I need to talk for a bit about fandom.
I was browsing through some of the tags for ships I follow but with which I do not actively engage when a question occurred to me: when did fandom spaces become so puritanical? The first fandom in which I noted the flagrant and widespread misuse of the term “pedophilia” was Voltron, maybe a little over a year ago, and while I’m aware that a phenomenon in one megafandom can indeed spread outward to show up in others (as happened with omegaverse AUs and Supernatural, or so I’ve read), this type of draconian – and often factually incorrect – moralizing and the corresponding culture of self-censorship and quick blocking have become so prevalent that it’s hard to imagine it beginning from a single source. I suppose I should be thankful that my current primary fandom has enough incest and other sketchy sexual stuff going on in its canon to largely ward off the “anti” culture.
Of course I’ve been in fandom spaces long enough to have a healthy degree of skepticism. For the first half year or so that I was on Tumblr I was involved in the Les Mis fandom during one of its revivals, the closest I’ve ever come to participating in a megafandom apart from some brief interactions with a BNF(?) in the Sherlock fandom. During that time I was on the periphery of a growing ship war between one M/M pairing and one M/F pairing, with some of the participants resorting to cries of misogyny over the former and queer erasure over the latter. Rather pointless given what these characters’ relationships (or lack thereof) are in canon, but nonetheless it was a quick education in how fans could appropriate the language of social justice for the sake of gaining some kind of moral high ground in ship wars – more progressive rhetoric than that of my earliest online fan culture days in the Harry Potter fandom in its heyday, but just about as prone to being disingenuous. Which, fine, use whatever tactics you see fit if it makes you feels like you’re winning an argument with little to no real stakes; amoral as I am I’ve little right to complain.
I can’t say that I’ve ever felt individually and directly attacked in fandom spaces. I’ve had a laugh or two over anons on other sites accusing my blog of being pretentious, or the culture from which I come and for which I occasionally speak of being unrelatable, or me of being misogynistic
– apparently because I’ve been known to side-eye some portrayals of M/M sex and relationships produced by women – and getting a pass for it because I’m a cis gay man, but no substantive and credible attacks have ever been actually directed at me. I therefore feel a little like I just ought to roll my eyes and move on whenever I see someone confusing ephebophilia with pedophilia (or even more ludicrous, age gaps between legal adults with pedophilia), expressing sweeping generalizations about what is and is not a healthy relationship because of X dynamic, or quibbling pointlessly over who does and doesn’t belong in the queer community or, indeed, if the word “queer” is even appropriate or if it should be discarded as a slur. Hell, I’m turning 30 later this year and have spent the last four years in something that could be called a mutually exploitative relationship with a man in his mid 60s, while unbeknownst to him taking other sexual partners on the side according to my pleasure and practical needs. I am unapologetically problematic in all manner of ways, and I’d like to think that that’s kept me from having to deal with personal attacks on something as comparatively trivial as my shipping preferences.
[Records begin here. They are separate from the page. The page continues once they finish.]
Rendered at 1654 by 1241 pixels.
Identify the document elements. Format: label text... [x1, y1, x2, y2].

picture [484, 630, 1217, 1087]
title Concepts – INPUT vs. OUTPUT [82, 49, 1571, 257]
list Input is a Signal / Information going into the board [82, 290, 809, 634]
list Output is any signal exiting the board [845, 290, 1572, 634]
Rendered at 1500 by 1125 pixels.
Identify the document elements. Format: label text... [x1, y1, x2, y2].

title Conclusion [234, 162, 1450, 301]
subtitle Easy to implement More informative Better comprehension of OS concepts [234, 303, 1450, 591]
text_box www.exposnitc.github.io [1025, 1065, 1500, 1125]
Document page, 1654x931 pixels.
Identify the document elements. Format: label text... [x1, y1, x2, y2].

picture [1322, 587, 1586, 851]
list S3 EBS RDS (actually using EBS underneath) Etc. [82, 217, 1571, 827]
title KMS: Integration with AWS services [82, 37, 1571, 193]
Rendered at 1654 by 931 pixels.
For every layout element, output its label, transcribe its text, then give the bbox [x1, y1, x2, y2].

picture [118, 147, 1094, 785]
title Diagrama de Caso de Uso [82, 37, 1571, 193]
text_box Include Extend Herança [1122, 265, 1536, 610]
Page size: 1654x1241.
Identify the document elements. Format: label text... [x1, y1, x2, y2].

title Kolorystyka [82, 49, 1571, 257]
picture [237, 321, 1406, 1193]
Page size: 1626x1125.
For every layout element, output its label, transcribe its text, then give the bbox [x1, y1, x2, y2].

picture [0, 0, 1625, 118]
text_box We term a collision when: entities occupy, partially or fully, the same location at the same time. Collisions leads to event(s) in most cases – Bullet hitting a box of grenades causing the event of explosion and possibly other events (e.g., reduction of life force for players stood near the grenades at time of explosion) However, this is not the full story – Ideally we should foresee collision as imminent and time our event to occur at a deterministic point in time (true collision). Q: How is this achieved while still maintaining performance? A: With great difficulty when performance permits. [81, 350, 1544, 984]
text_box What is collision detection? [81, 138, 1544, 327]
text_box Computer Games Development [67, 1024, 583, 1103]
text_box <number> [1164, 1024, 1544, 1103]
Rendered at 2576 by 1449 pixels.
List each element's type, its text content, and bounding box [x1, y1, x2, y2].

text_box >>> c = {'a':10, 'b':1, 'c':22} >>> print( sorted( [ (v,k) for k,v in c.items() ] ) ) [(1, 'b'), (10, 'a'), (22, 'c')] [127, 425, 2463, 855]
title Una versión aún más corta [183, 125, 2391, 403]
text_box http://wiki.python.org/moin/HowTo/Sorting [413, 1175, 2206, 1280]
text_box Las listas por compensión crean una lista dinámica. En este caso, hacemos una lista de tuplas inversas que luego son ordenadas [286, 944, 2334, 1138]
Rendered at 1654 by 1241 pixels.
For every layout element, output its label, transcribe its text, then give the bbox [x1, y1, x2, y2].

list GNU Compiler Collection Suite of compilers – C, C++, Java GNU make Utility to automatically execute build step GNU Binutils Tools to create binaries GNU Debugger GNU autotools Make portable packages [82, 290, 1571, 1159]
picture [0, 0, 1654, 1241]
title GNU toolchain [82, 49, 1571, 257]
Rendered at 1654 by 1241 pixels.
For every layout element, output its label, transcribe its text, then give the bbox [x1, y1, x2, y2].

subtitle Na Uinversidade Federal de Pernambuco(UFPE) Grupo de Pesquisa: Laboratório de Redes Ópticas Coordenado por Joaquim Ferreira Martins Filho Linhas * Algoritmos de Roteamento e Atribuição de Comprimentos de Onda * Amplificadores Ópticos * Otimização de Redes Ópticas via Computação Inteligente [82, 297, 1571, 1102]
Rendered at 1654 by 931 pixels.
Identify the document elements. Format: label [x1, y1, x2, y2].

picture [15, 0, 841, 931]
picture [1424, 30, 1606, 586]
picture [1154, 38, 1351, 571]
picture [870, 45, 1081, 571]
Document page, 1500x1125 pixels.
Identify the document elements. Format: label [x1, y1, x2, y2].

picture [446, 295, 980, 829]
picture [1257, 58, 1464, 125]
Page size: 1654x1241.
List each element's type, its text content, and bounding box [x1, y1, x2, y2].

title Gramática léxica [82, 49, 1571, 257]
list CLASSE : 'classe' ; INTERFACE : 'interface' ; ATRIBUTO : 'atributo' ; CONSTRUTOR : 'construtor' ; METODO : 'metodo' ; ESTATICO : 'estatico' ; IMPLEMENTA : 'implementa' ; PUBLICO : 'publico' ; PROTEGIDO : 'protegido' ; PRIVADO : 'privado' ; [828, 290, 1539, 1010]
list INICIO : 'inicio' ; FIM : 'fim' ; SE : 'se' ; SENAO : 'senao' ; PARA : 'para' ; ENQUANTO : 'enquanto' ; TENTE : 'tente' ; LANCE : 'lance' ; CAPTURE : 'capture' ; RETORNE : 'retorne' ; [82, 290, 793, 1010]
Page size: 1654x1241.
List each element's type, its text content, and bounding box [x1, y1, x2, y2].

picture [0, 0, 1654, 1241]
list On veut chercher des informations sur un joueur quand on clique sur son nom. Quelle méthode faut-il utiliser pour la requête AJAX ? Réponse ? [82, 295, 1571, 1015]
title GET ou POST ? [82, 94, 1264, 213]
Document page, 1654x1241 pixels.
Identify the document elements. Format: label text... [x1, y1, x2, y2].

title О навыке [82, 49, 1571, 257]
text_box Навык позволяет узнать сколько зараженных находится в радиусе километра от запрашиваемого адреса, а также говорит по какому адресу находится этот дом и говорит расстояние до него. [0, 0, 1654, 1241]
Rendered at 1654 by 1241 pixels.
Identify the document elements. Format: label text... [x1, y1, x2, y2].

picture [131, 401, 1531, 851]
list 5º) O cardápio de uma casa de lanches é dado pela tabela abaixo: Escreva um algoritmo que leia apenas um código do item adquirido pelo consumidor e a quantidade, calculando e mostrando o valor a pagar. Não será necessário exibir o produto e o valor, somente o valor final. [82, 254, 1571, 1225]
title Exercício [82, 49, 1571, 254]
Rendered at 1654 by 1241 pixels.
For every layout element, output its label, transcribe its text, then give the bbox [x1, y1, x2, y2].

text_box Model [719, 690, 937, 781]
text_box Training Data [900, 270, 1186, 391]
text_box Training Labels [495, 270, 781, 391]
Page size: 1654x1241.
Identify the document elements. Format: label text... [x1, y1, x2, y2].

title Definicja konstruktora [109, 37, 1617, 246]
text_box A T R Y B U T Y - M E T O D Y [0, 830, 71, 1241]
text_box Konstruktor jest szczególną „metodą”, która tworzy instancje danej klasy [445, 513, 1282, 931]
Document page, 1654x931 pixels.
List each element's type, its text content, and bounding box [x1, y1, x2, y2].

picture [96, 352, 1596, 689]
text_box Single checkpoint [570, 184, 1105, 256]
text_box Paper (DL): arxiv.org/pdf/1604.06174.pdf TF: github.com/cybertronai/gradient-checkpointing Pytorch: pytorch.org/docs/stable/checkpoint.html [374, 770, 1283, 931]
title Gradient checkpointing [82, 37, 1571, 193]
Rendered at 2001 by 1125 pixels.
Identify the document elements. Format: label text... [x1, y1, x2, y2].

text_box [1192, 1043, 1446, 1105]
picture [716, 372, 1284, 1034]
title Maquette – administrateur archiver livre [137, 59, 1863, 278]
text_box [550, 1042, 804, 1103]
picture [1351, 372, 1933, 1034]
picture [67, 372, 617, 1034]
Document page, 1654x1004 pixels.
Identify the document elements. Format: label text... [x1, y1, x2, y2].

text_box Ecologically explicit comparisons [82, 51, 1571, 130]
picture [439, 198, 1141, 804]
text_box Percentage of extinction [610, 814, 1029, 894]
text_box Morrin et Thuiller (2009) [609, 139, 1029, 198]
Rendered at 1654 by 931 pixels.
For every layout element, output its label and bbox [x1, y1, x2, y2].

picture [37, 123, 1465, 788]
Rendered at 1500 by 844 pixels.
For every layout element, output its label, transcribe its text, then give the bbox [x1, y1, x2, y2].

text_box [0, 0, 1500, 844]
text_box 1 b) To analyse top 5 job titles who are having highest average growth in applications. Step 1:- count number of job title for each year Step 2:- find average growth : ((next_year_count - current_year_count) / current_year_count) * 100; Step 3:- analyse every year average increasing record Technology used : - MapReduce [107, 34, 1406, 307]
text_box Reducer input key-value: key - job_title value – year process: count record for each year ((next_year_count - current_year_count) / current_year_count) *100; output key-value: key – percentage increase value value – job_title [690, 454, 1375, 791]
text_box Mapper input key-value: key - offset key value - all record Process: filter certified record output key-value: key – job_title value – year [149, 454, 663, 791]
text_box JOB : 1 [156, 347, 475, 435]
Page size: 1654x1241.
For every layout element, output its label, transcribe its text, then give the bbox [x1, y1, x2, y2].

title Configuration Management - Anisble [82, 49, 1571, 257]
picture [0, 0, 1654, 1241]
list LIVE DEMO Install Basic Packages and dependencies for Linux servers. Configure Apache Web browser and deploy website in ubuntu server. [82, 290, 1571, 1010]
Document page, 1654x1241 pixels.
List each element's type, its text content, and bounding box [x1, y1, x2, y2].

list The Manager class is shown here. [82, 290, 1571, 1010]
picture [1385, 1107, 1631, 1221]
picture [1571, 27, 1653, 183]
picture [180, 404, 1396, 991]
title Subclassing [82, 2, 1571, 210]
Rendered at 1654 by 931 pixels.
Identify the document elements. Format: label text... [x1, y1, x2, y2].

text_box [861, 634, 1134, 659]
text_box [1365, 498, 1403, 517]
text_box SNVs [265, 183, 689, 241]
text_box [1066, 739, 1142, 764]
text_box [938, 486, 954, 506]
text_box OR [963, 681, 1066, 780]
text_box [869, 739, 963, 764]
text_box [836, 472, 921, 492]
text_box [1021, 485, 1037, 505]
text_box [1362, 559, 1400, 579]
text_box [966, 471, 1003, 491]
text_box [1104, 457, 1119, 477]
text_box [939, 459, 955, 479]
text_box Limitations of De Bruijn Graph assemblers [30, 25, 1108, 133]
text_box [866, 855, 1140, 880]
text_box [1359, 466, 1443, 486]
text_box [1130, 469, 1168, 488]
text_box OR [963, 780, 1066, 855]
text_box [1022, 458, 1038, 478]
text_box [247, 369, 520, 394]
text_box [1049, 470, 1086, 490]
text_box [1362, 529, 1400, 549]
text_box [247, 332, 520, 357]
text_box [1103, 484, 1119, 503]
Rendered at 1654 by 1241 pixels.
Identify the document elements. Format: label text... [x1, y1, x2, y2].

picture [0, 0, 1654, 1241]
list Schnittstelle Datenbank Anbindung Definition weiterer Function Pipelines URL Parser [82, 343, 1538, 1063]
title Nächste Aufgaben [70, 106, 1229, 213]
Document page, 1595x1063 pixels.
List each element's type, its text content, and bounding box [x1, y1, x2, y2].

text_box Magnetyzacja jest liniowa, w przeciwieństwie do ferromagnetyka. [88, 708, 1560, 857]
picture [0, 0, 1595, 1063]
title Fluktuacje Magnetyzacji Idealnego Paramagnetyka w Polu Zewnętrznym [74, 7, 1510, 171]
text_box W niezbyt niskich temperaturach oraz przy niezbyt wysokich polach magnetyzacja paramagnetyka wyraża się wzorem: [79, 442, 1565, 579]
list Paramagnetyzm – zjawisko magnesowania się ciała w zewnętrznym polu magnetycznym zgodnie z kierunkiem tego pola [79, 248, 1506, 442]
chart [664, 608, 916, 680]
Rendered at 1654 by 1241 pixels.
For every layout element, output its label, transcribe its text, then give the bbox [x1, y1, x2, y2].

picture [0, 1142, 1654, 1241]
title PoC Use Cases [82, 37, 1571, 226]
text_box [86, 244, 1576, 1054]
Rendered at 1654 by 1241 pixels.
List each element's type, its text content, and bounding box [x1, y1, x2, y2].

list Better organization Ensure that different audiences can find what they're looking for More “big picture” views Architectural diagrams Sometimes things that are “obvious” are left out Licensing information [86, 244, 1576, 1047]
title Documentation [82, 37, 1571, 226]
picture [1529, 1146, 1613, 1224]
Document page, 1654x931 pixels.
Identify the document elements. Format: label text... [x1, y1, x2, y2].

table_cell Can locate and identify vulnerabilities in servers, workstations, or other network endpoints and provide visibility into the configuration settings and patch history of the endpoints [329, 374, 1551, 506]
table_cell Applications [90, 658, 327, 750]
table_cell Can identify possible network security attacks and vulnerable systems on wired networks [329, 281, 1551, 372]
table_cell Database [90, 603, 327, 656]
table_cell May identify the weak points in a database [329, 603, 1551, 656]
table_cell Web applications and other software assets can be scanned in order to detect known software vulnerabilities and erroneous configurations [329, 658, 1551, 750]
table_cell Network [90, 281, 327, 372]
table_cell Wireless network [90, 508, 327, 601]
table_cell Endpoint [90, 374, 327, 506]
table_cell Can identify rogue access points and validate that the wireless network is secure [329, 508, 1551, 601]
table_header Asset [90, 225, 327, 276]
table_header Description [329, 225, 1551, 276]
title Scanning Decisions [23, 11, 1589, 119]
But the moralizing….It’s hard to fathom that so much of the prudish vitriol spewing from fandom spaces these days is coming from people younger than me. Even if I can believe that a fair number of these people do not actually care about the causes they claim to support so long as they can appear to be in the right, does this mean that we’re going to have to look forward to even more of this in the future? I’m accustomed to pushing back against the opinions of the fanatical Protestants that persist on the edges of New Orleans society, spiritual descendants of the Puritans themselves whose conservatism especially with regards to anything involving sex is entirely expected and is for them practically a cultural mandate. But on Tumblr, an allegedly progressive online space frequently concerned with men (and less often women) fucking each other in various configurations that seems to eschew all theology-based morality and that of Christianity in particular? Where is it coming from, and why would anyone want to introduce such a thing in defiance of what ought to be an inclusive and welcoming atmosphere for fan content and community? It’s certainly not helping any ship arguments as far as I’m concerned, as I’ll take textual analysis and my personal sexual and romantic preferences over shipping something because the alternative is “problematic” any day. Unusual and unconventional dynamics make for better stories and better fan content in general, which now that I think of it was a big reason why slash became so disproportionately popular in online fandoms to begin with. Fandom trends come and go, and this is one I’ll personally be happy to see go sooner rather than later…though I somewhat doubt it’ll come as quickly as I would like.